Hi,
i have in a situation to get the variables which are having a "|" delimiter and each variable may or may not have spaces, so how can i skip the spaces on the string and print the string as it is.
For example:
line = "|Hello world|Hello|Hi Guys|
read x y z <<<$(echo "$line" | awk -F"|" '{print $1,$2,$3}')
echo -e "$x" (should be 'Hello world')
buts it's printing only Hello.
Could some one please help me.
No awk needed, try this:
line = "|Hello world|Hello|Hi Guys|"
OLDIFS="$IFS"
IFS="|"
set -- $line
IFS="$OLDIFS"
echo "$2"
echo "$3"
echo "$4"
Or this, since you have BASH:
IFS="|" read A B C D E <<<"|a b|c d|e f|g h"
Thanks a lot, it's woks perfectly, can you please explain about the following code.
OLDIFS="$IFS"
IFS="|"
set -- $line
IFS="$OLDIFS"
Since you don't have a closing double-quote at the end of the 1st line of this script, I'm VERY surprised that you didn't get a syntax error.
What corona688 suggested should get you what you want. But, assuming you had supplied the closing double quote, let's evaluate what is going on so you may understand why you would get "Hello" assigned to x instead of "Hello World". So, assuming we start with the script:
line = "|Hello world|Hello|Hi Guys|"
read x y z <<<$(echo "$line" | awk -F"|" '{print $1,$2,$3}')
echo -e "$x" (should be 'Hello world')
then the output from
echo "$line" | awk -F"|" '{print $1,$2,$3}'
on line2 will be the string " Hello World Hello\n" because with your input field separator set to "|" in awk, $1 will be set to an empty string (what appeared in $line before the 1st "|"), $2 will be set to "Hello World", and $3 will be set to "Hello". The awk print command adds an output field separator (in this case a space) between the expansion of $1 and $2, another separator between the expansion of $2 and $3, and adds a newline terminator after the expansion of $3.
So after we're done with awk, line2 in the script is essentially:
echo " Hello World Hello"|read x y z
(ignoring the fact that the read could be executed in a subshell on some systems).
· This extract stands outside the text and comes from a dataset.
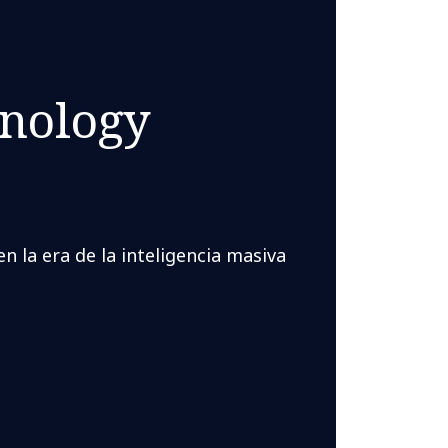
nology
n la era de la inteligencia masiva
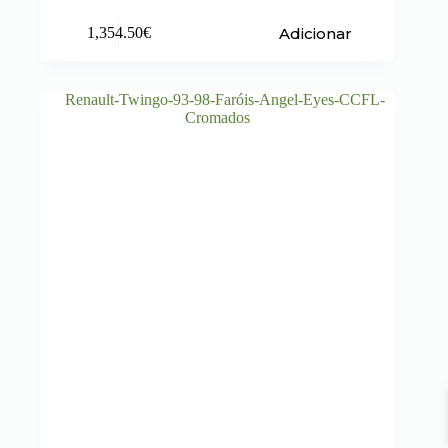
Adicionar
1,354.50
€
Now, since you haven't given us any indication that you've changed the setting of IFS we'll assume that it the default string containing a space, a tab, and a new-line character. So read will split the line it reads and set x to Hello, y to World, and z to the remainder of the line up to the terminating new-line (which in this case is the final Hello).
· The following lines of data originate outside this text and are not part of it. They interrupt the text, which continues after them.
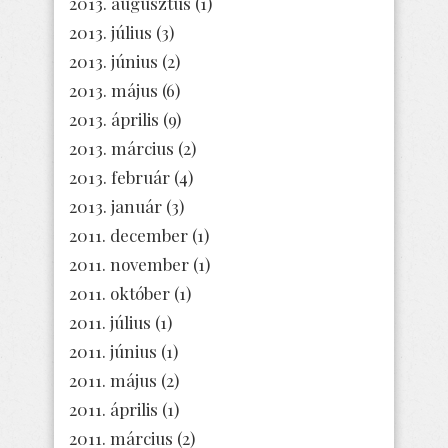
2013. augusztus
(1)
2013. július
(3)
2013. június
(2)
2013. május
(6)
2013. április
(9)
2013. március
(2)
2013. február
(4)
2013. január
(3)
2011. december
(1)
2011. november
(1)
2011. október
(1)
2011. július
(1)
2011. június
(1)
2011. május
(2)
2011. április
(1)
2011. március
(2)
So line 3 in your script echo $x (the -e option makes no difference since you know in this script that the string passed to echo can't contain any backslash escape sequences) prints "Hello" and adds a line terminating new-line character.
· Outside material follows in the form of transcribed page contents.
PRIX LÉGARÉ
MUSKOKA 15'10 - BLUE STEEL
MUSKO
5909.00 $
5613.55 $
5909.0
IFS is the shell's input field separator character list. Note that in the last post by corona688, he set IFS to "|", but only for the read command. If the command he gave had been:
IFS="|" ; read A B C D E <<<"|a b|c d|e f|g h"
instead of
IFS="|" read A B C D E <<<"|a b|c d|e f|g h"
the setting of IFS would have applied to the rest of the line parsing performed by this shell instead of just the line parsin performed by the read.
The command sequence:
OLDIFS="$IFS"
IFS="|"
...
IFS="$OLDIFS"
saves the current value of IFS in OLDIFS, sets IFS to the vertical-bar
runs whatever is specified by ... and then restores the original value of IFS.
The set -- $line sets the shell's positional parameters ($1, $2, ... $n) and $# by splitting the value stored in the line variable using the current field separator ("|").
IFS is a special variable which controls string splitting in shell. Ordinarily it splits on spaces, but it can split on other things as well. So:
1) Save default value of IFS for later.
2) Set IFS to |
3) Set the $1 $2 $3 $4 variables to $line, splitting on |
4) Restore IFS to its original value
You can also use IFS in concert with READ, like
IFS="|" read A B C D where read will split upon |, not whitespace. Because IFS is prefixed to that line, IFS will be changed only for that line and does not need to be restored. This doesn't work for set for some reason.